Bisnis.com, LONDON - European Central Bank (ECB) memutuskan tidak menambah kucuran dana stimulus meskipun Eropa masih dihantui oleh merosotnya deflasi ke angka terendah dalam 5 tahun terakhir pada September 2014.
Pasca pertemuan bulan Dewan Gubernur ECB, Kamis (2/10/2014) waktu setempat, Presiden ECB Mario Draghi mengungkapkan, pihaknya menahan diri untuk menambah stimulus atau memperluas spektrum kebijakan.
Dia mengatakan, bank sentral masih menunggu dampak operasi stimulus tahap pertama yang diluncurkan Agustus lalu. ECB, tambahnya, masih menunggu momen yang pas untuk melancarkan stimulus lanjutan.
"Secara fundamental ekonomi [Eropa] masih lemah. Perlemahan kawasan, dibarengi dengan risiko geopolitis dapat berdampak pada keyakinan bisnis dan khususnya, investasi swasta," ujarnya dalam konferensi pers pasca pertemuan, Kamis (2/10/2014).

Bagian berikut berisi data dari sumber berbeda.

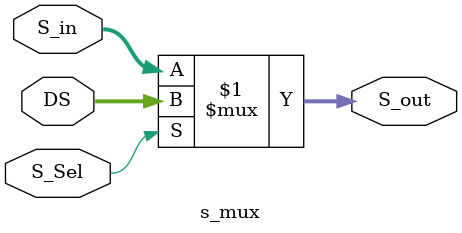
<source format=v>
`timescale 1ns / 1ps
/****************************** C E C S  3 0 1 ******************************
 * 
 * File Name:  s_mux.v
 * Project:    Lab 8
 * Designer:   Nolan Mey & Paul Ruiz
 * Email:      nolanmey365@yahoo.com
 *					paul.ruiz@student.csulb.edu
 * Rev. No.:   Version 1.1
 * Rev. Date:  4/5/16
 *
 * Purpose: This program is a 1-bit structural verilog multiplexer.
 *         
 * Notes:	REV UPDATE(4/5/16):
 *					Added comments to the purpose section
 *
 ****************************************************************************/
module s_mux(S_Sel, S_in, DS, S_out);
	
	// I/O Declarations
	input			  S_Sel;
	input  [15:0] S_in, DS;
	output [15:0] S_out;
	
	// Multiplexer
	// If 1, output DS, else, output S_in
	assign S_out = S_Sel ? DS : S_in;

endmodule

</source>
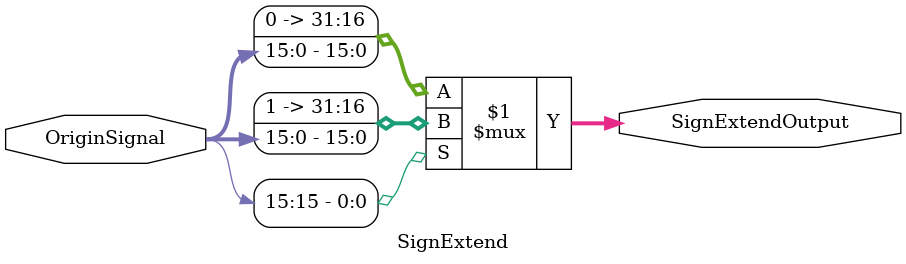
<source format=v>
module SignExtend(
    input wire [15:0] OriginSignal,

    output wire [31:0] SignExtendOutput
);

    assign SignExtendOutput = (OriginSignal[15]) ? {{16{1'b1}}, OriginSignal} : {{16{1'b0}}, OriginSignal};

endmodule


</source>
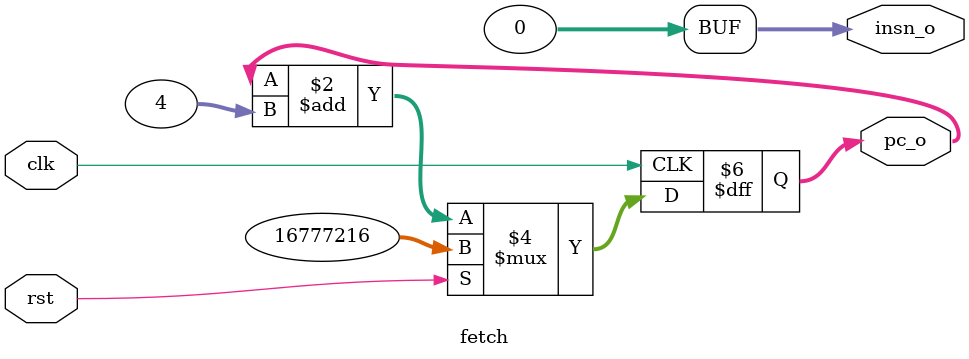
<source format=sv>
/*
 * Module: fetch
 *
 * Description: Fetch stage
 *
 * Inputs:
 * 1) clk
 * 2) rst signal
 *
 * Outputs:
 * 1) AWIDTH wide program counter pc_o
 * 2) DWIDTH wide instruction output insn_o
 */

module fetch #(
    parameter int DWIDTH=32,
    parameter int AWIDTH=32,
    parameter int BASEADDR=32'h01000000
    )(
	// inputs
	input logic clk,
	input logic rst,
	// outputs	
	output logic [AWIDTH - 1:0] pc_o,
    output logic [DWIDTH - 1:0] insn_o
);
    /*
     * Process definitions to be filled by
     * student below...
     */

    /*
     * Program Counter sequential logic
     * If reset, program counter is reset to base address.
     * Otherwise, increment by 4.
     */
    always_ff @(posedge clk) begin
        if (rst) begin
            pc_o <= BASEADDR;
        end
        else begin
            pc_o <= pc_o + 4;
        end
    end

    // Assignment to avoid compile error of unconnected output.
    assign insn_o = {DWIDTH{1'b0}};

endmodule : fetch
				
</source>
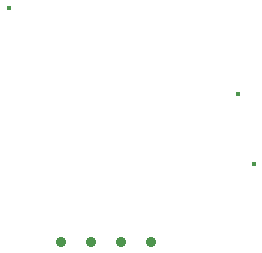
<source format=gbr>
%FSDAX33Y33*%
%MOMM*%
%SFA1B1*%

%IPPOS*%
%ADD9500C,0.399999*%
%ADD9501C,0.900001*%
%LNdrill-1*%
%LPD*%
G54D9501*
X070235Y028351D03*
X072775D03*
X075315D03*
X077855D03*
G54D9500*
X065825Y048101D03*
X085275Y040851D03*
X086575Y034951D03*
M02*
</source>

Keputusan ECB ini, bagi ekonom, adalah langkah yang tidak tepat karena rangkaian indikator ekonomi terkini meminta otoritas moneter untuk segera bergerak.
"Untuk kaum pro-stimulus, langkah ini sudah tergolong keliru. Pasar telah menanti adanya stimulus tapi ECB justru memberi ketidakpastian," ujar Lars Peter Lilleore, Kepala Analis Nordea Marketsin Copenhagen.
Ekonom lain menyebutkan, penolakan ECB mengucurkan stimulus tambahan juga dinilai sebagai sinyal keterbatasan kapasitas program yang telah dieksekusi bank sentral.
Kepala Ekonom Eropa Schroder Investment Management Ltd. Azad Zangana mengatakan, ECB perlu melakukan evaluasi terhadap program kucuran stimulus perdana demi memberi efek terhadap makro ekonomi Benua Biru.
"Masalah utama yang dihadapi ECB adalah, aset-aset yang mereka targetkan dalam program terlalu kecil untuk membuat dampak besar pada perekonomian regional. ECB harus berupaya lebih," katanya di London.
Pada kesempatan itu, Draghi menolak anggapan bahwa ECB sebagai tersangka atas perlambatan ekonomi. "Kebijakan kawasan di luar aspek moneter juga harus berkontribusi."